You know you also make a good point - now is the time people start looking into getting a vasectomy. March madness and bad weather promote getting one. I’ve been trying to go on reddit to chime in and wherever else I can give my two cents. It’s not necessarily to stop someone but more to help people be more informed. I’ve always felt if I were single, was living and “active” single life and knew I didn’t want any kids the trade off (based on my experience) might be worth it. That wasn’t my scenario though and I was fine with everything else.


#18

I definitely try to talk people out of it, especially friends. No doubt I’ve saved many from ever having to deal with any of this stuff.

If vasectomy didn’t carry all of the inherent risks it would be different. You never know what your outcome will be. That’s both short term, and long term.

I tell them about pvp, pvps, side effects, all of the possibilities.

I too know of at least one friend that did it anyways.
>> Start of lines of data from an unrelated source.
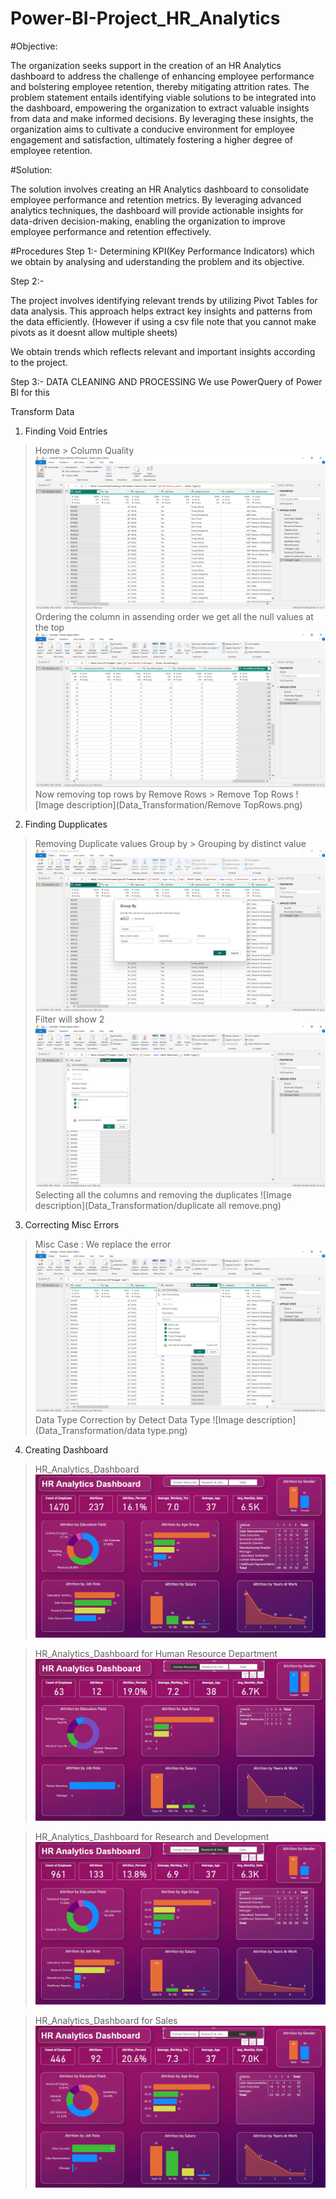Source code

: # Power-BI-Project_HR_Analytics

#Objective:

The organization seeks support in the creation of an HR Analytics dashboard to address the challenge of enhancing employee performance and bolstering employee retention, thereby mitigating attrition rates. The problem statement entails identifying viable solutions to be integrated into the dashboard, empowering the organization to extract valuable insights from data and make informed decisions. By leveraging these insights, the organization aims to cultivate a conducive environment for employee engagement and satisfaction, ultimately fostering a higher degree of employee retention.

#Solution:

The solution involves creating an HR Analytics dashboard to consolidate employee performance and retention metrics. By leveraging advanced analytics techniques, the dashboard will provide actionable insights for data-driven decision-making, enabling the organization to improve employee performance and retention effectively.

#Procedures
Step 1:- 
Determining KPI(Key Performance Indicators) which we obtain by analysing and uderstanding the problem and its objective.

Step 2:-

The project involves identifying relevant trends by utilizing Pivot Tables for data analysis. This approach helps extract key insights and patterns from the data efficiently.
(However if using a csv file note that you cannot make pivots as it doesnt allow multiple sheets)

We obtain trends which reflects relevant and important insights according to the project.

Step 3:- 
DATA CLEANING AND PROCESSING
We use PowerQuery of Power BI for this

Transform Data

1. Finding Void Entries
> Home > Column Quality
![Image description](Data_Transformation/missing.png)
> Ordering the column in assending order 
> we get all the null values at the top 
![Image description](Data_Transformation/assending.png)
>Now removing top rows by Remove Rows > Remove Top Rows
![Image description](Data_Transformation/Remove TopRows.png)

2. Finding Dupplicates
> Removing Duplicate values 
> Group by > Grouping by distinct value
![Image description](Data_Transformation/duplicates.png)
>Filter will show 2
![Image description](Data_Transformation/dupl.png)
>Selecting all the columns and removing the duplicates
![Image description](Data_Transformation/duplicate all remove.png)

3. Correcting Misc Errors
> Misc Case : We replace the error 
![Image description](Data_Transformation/misc.png)
> Data Type Correction by Detect Data Type
![Image description](Data_Transformation/data type.png)


4. Creating Dashboard
> HR_Analytics_Dashboard
![Image description](Data_Transformation/Dashboard.png)

> HR_Analytics_Dashboard for Human Resource Department 
![Image description](Data_Transformation/HumanResource.png)

> HR_Analytics_Dashboard for Research and Development 
![Image description](Data_Transformation/R&D.png)

> HR_Analytics_Dashboard for Sales
![Image description](Data_Transformation/Sales.png)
I don’t see him much, and have no clue about his outcome. I couldn’t believe he did it tho (knowing my story).

I too know of a gal in the workplace that knew what happened to me, and she concealed any knowledge about what I was going through from her husband, and manipulated him into doing it anyway. I have no idea how he made out either.

I used to talk about this stuff way more with people in my daily life. A lot of people don’t want to listen, and sometimes is not worth the hassle, headache, and/or the rejection. If anyone I know ends up with a negative outcome, they can’t say I never tried to tell them at some point.


#19

@orange in fact the local sports radio station always runs an ad promoting getting one in march and watching march madness all weekend on the couch. They even go as far as to say that a no scalepel vas “obeys man rules - no sharp objects down there”. Biggest load of BS I have ever heard in my life. Even immediately after the procedure I remember thinking no way does this obey some man rule of no sharp objects. You still have to pierce the skin which leaves giant cuts to heal slowly and scar over!